I decided to add a quantity of pepper equal to the ginger. When working from historic recipes, it’s always helpful to translate the ingredients, scaling down the proportions to make a smaller recipe. I call this step “Make a plan!”:
1 pound (about 2 cups) Molasses
4 cups Flour
1/2 ounce (3 tablespoons) Pepper
1/2 ounce (3 tablespoons) Ginger
1/2 ounce (3 tablespoons) Coriander
1/4 ounce (1 1/2 tablespoons) Caraway
1/4 ounce (1 1/2 tablespoons) Anise Seed
1/4 ounce (1 1/2 tablespoons) Dried Orange Peel
1 cup candied fruit
To recreate this recipe, I used Hecker’s Unbleached Flour, which has been in production since 1843. There are stone ground, 18th century flours available on-line, but I decided this was a decent substitute for my purposes. To four cups of flour, I added my spices, starting with ½ ounce course ground Lampung pepper, the variety I suspect would have been available when this recipe was written. ½ ounce is a surprisingly large amount of spice–about three tablespoons. Ginger and coriander went in next, followed by caraway–I used both ground and whole caraway seeds to add texture. I was unable to find anise seeds, so I substituted the similarly licorice-tasting fennel seeds, which I pounded with the dried orange peel in a makeshift mortar and pestle: a muddler and a measuring cup.
After the dry ingredients, I added the molasses, and stirred the bowl into a deep brown goo. Only then did I realize I forgot the suckets. “Oh fuck it! The suckets!” I declared, to no one at all. I had picked up a contained full of “fruit cake” type fruits; the typical holiday blends includes the 18th century favorites lemon peel, orange peel, and citron. Fruitcake is probably the only time we use citron in modern cooking; not many people even know it’s in there. Now you do.
I folded in a cup of suckets, realizing that this wasn’t the most accurate historic food recreation I had ever rendered. True culinary historians are probably reading this and gritting their teeth. I covered the dough with a towel, and set it aside for a few hours, as the original recipe recommends.
When I returned, it had formed into a sticky, solid mass. Here is where the original recipes gets vague. The authoress says: “make it up into what fashions you please in pritty large cakes about an intch and halfe thick at moste, or rather an intch will be thick enough.” Pritty large cakes? How large is “pritty large”? And in comparison to what? Or “pritty” like lovely? Lovely cakes?
I floured a board, and rolled the dough to about an inch thick. I cut out some preeeeeetty large cakes, about 4 ½ inches in diameter. That’s preeeeetty large, right? The cut cookies went on to a parchment lined baking sheet, and I brushed the top of each one with a mixture of a little molasses and almond oil.
The baking instructions read: “set them in after household bread.” Bread bakes at around 450 degrees; so I preheated my oven to 450, and let the pepper cakes bake for 20 minutes. Then, in an effort to simulate a wood-burning oven cooling as the fire goes out, I turned the oven off and left the cookies inside.

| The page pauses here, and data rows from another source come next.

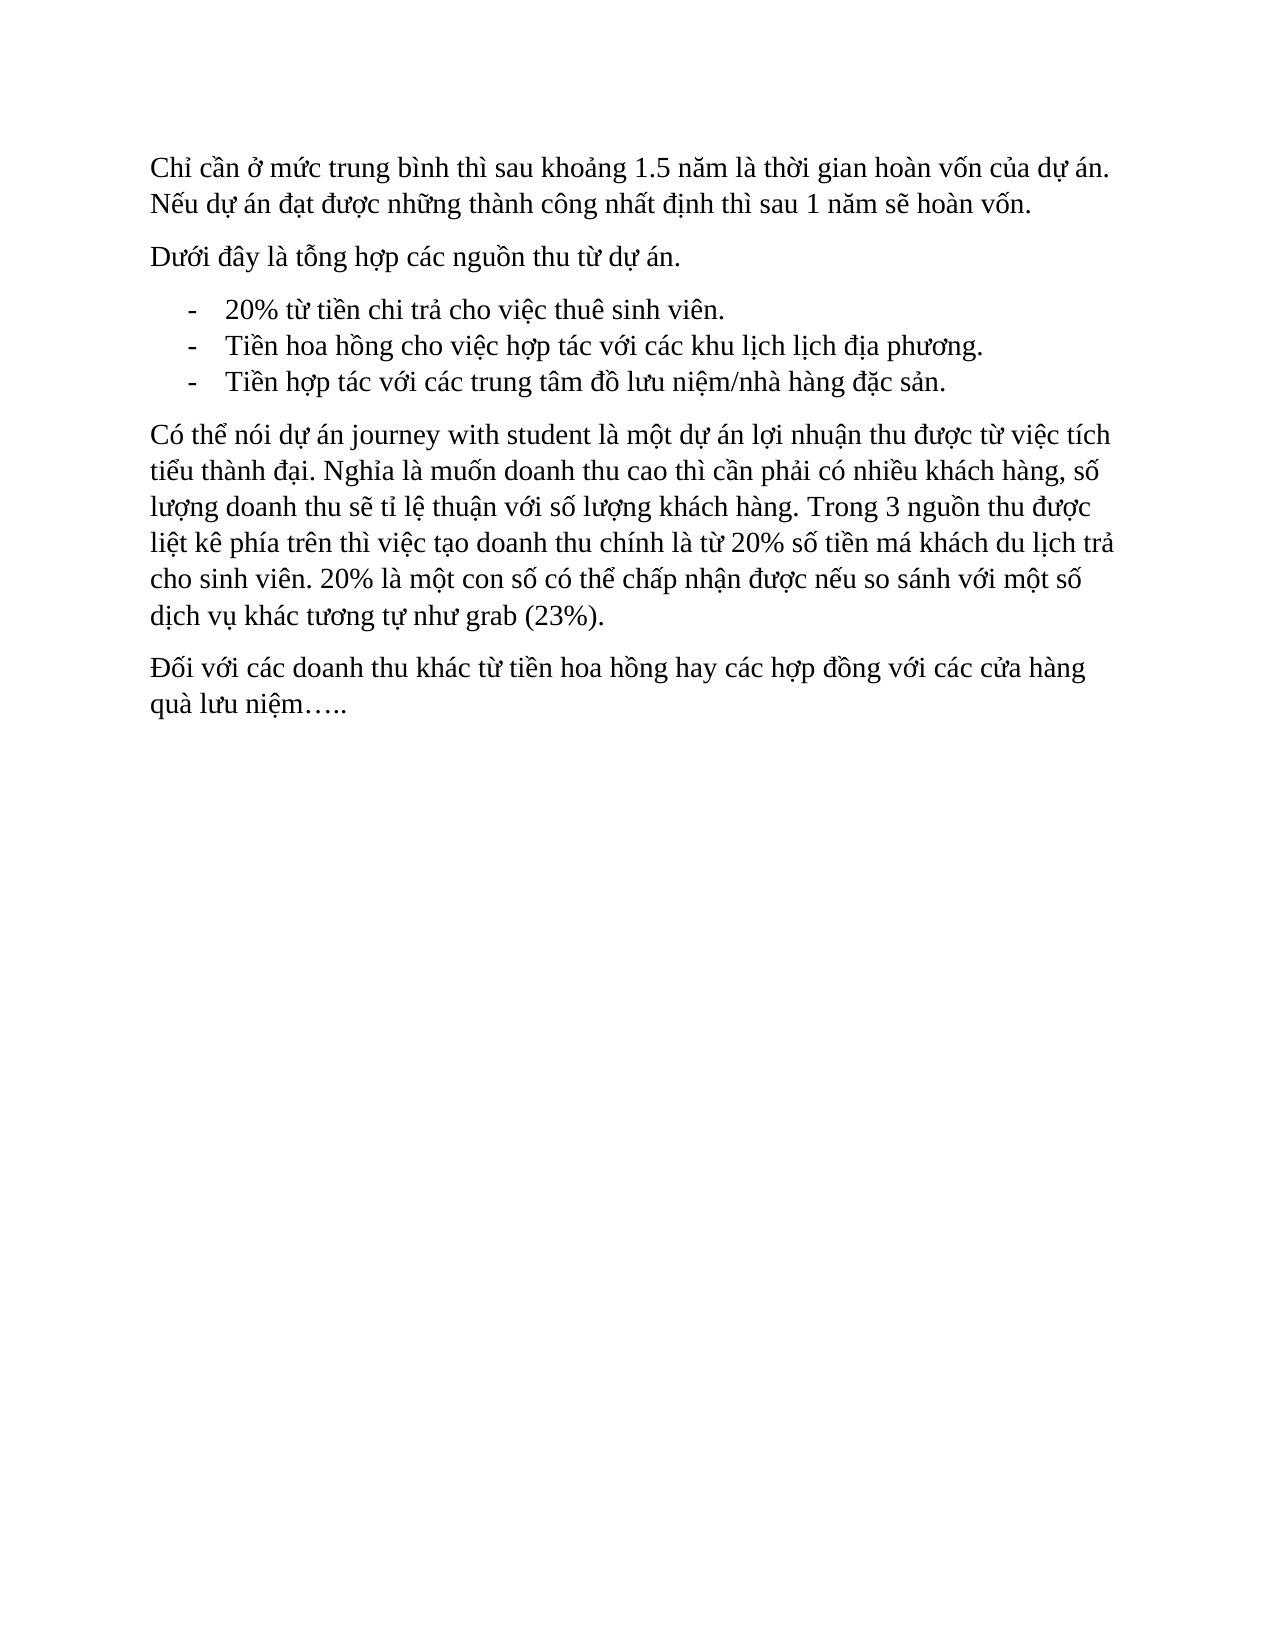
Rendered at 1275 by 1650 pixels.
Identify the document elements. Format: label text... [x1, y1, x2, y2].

list 20% từ tiền chi trả cho việc thuê sinh viên. [187, 292, 1125, 325]
text Đối với các doanh thu khác từ tiền hoa hồng hay các hợp đồng với các cửa hàng quà lưu niệm….. [150, 650, 1125, 720]
text Dưới đây là tỗng hợp các nguồn thu từ dự án. [150, 239, 1125, 272]
list Tiền hợp tác với các trung tâm đồ lưu niệm/nhà hàng đặc sản. [187, 364, 1125, 398]
list Tiền hoa hồng cho việc hợp tác với các khu lịch lịch địa phương. [187, 328, 1125, 361]
text Có thể nói dự án journey with student là một dự án lợi nhuận thu được từ việc tích tiểu thành đại. Nghỉa là muốn doanh thu cao thì cần phải có nhiều khách hàng, số lượng doanh thu sẽ tỉ lệ thuận với số lượng khách hàng. Trong 3 nguồn thu được liệt kê phía trên thì việc tạo doanh thu chính là từ 20% số tiền má khách du lịch trả cho sinh viên. 20% là một con số có thể chấp nhận được nếu so sánh với một số dịch vụ khác tương tự như grab (23%). [150, 417, 1125, 631]
text Chỉ cần ở mức trung bình thì sau khoảng 1.5 năm là thời gian hoàn vốn của dự án. Nếu dự án đạt được những thành công nhất định thì sau 1 năm sẽ hoàn vốn. [150, 150, 1125, 220]
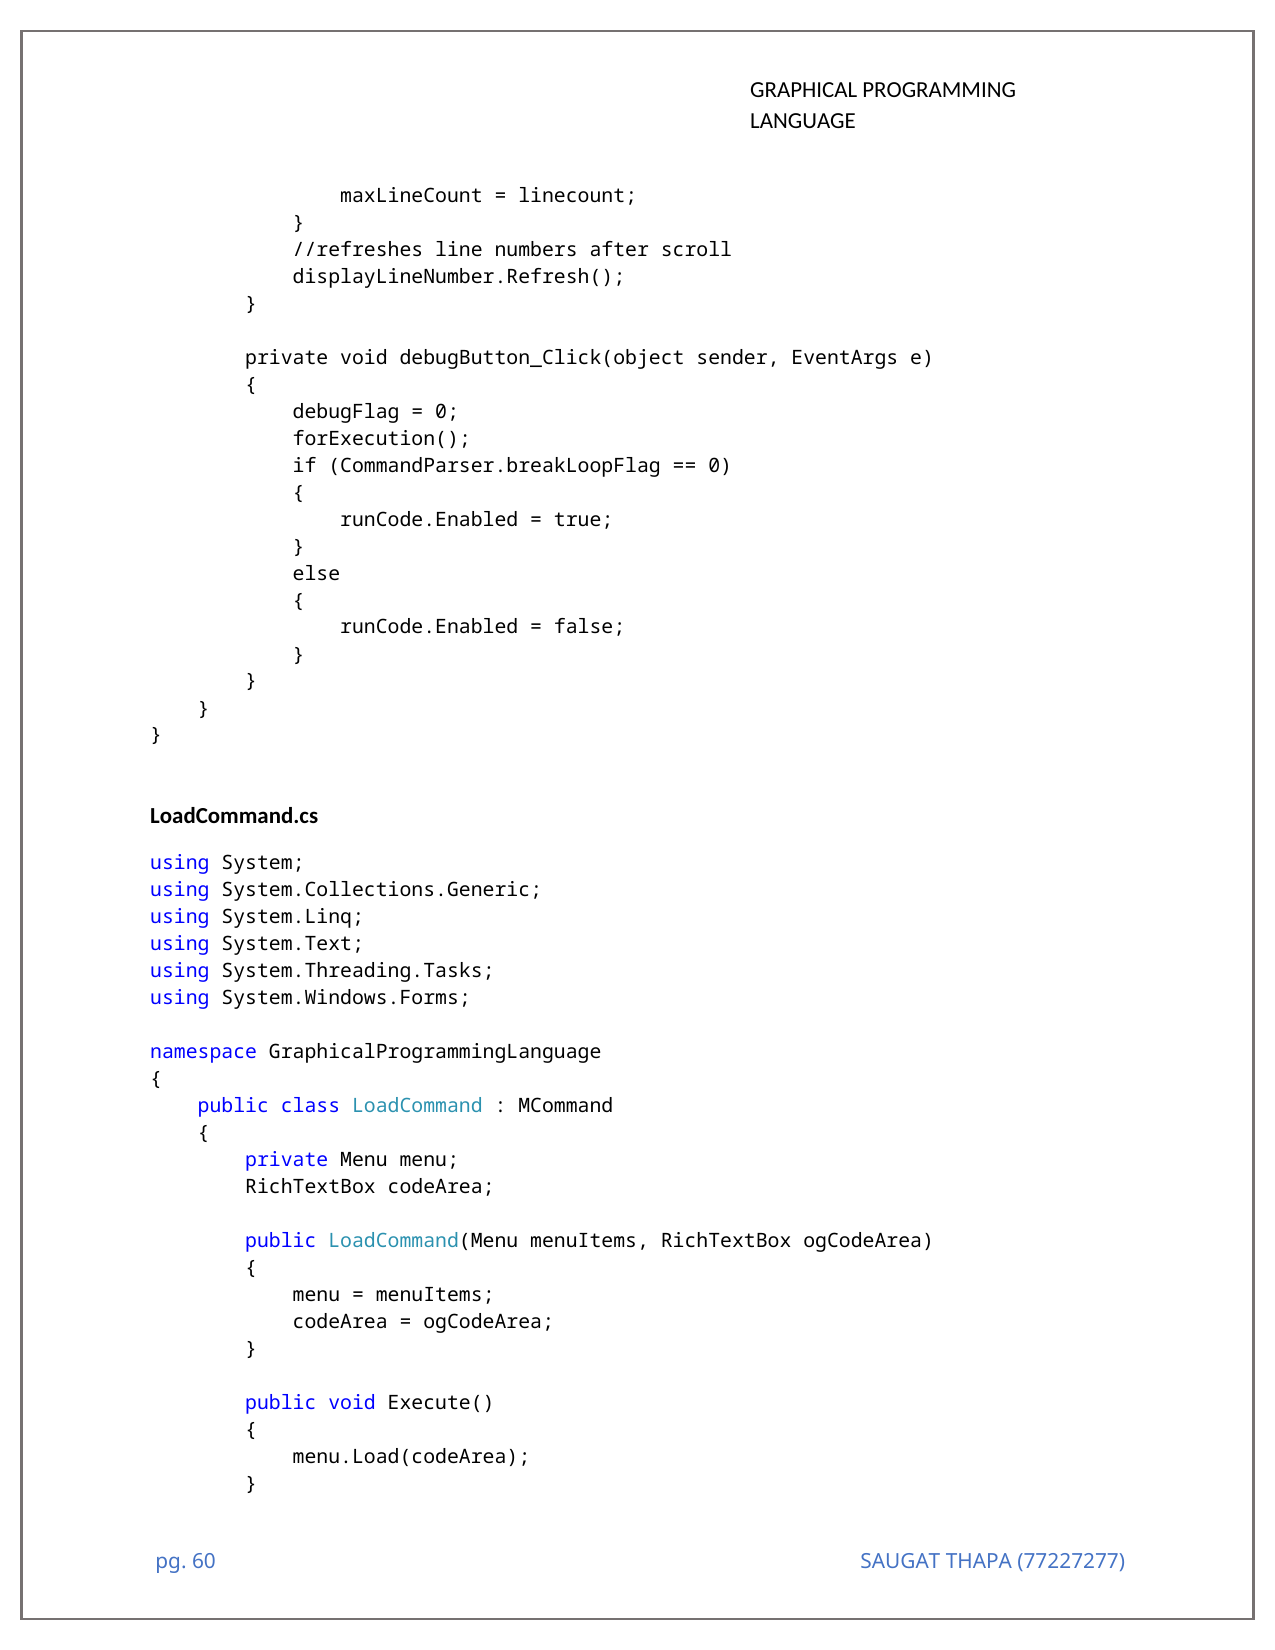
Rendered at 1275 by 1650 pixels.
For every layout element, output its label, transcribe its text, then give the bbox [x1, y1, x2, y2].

text { [150, 478, 1125, 505]
text using System.Threading.Tasks; [150, 956, 1125, 983]
text using System; [150, 848, 1125, 876]
text { [150, 370, 1125, 397]
text } [150, 721, 1125, 748]
text using System.Text; [150, 929, 1125, 956]
text { [150, 586, 1125, 613]
text } [150, 1469, 1125, 1496]
text forExecution(); [150, 424, 1125, 451]
text LoadCommand.cs [150, 802, 1125, 830]
text { [150, 1253, 1125, 1280]
text menu = menuItems; [150, 1280, 1125, 1307]
text public LoadCommand(Menu menuItems, RichTextBox ogCodeArea) [150, 1226, 1125, 1253]
text } [150, 208, 1125, 235]
text public class LoadCommand : MCommand [150, 1091, 1125, 1118]
text { [150, 1415, 1125, 1442]
text runCode.Enabled = true; [150, 505, 1125, 532]
text menu.Load(codeArea); [150, 1442, 1125, 1469]
text displayLineNumber.Refresh(); [150, 262, 1125, 289]
text else [150, 559, 1125, 586]
text } [150, 694, 1125, 721]
text RichTextBox codeArea; [150, 1172, 1125, 1199]
text using System.Linq; [150, 902, 1125, 929]
text debugFlag = 0; [150, 397, 1125, 424]
text using System.Collections.Generic; [150, 876, 1125, 902]
text codeArea = ogCodeArea; [150, 1307, 1125, 1334]
text } [150, 289, 1125, 316]
text { [150, 1064, 1125, 1091]
text private Menu menu; [150, 1145, 1125, 1172]
text private void debugButton_Click(object sender, EventArgs e) [150, 343, 1125, 370]
text namespace GraphicalProgrammingLanguage [150, 1037, 1125, 1064]
text { [150, 1118, 1125, 1145]
text //refreshes line numbers after scroll [150, 235, 1125, 262]
text public void Execute() [150, 1388, 1125, 1415]
text } [150, 667, 1125, 694]
text runCode.Enabled = false; [150, 613, 1125, 640]
text } [150, 1334, 1125, 1361]
text using System.Windows.Forms; [150, 983, 1125, 1010]
text } [150, 532, 1125, 559]
text if (CommandParser.breakLoopFlag == 0) [150, 451, 1125, 478]
text } [150, 640, 1125, 667]
text maxLineCount = linecount; [150, 181, 1125, 208]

About an hour later the oven was completely cool, and I pulled the cookies out, glossy from their caramelized molasses top coat. I nibbled on one, still slightly warm, and the flavor was so strong it was like a punch in the face. It was, in essence, pure spices held together by a little flour and molasses. I suspected that like a modern fruitcake (or their closer relation, lebkuchen), these cookies might taste better with age. So I took the recipe title’s recommendation, and locked the cakes away in a tin, to be tasted in six months.
I first baked this recipe at the end of July, so the time has come. I had to save the cookies from being thrown away TWICE by well-meaning roommates. After being entombed for so long, the cookies looked and tasted like the 17th century: dark and spicy. They weren’t revolting like they were in August, they were revolting in an entirely new way. Chewy and stale, the candied fruits were unappealing. The explosive flavors of the spices were interesting, and widely varied as I slowly chewed the cake. But if this was good eating 300 years ago, I feel sad for the 1700s.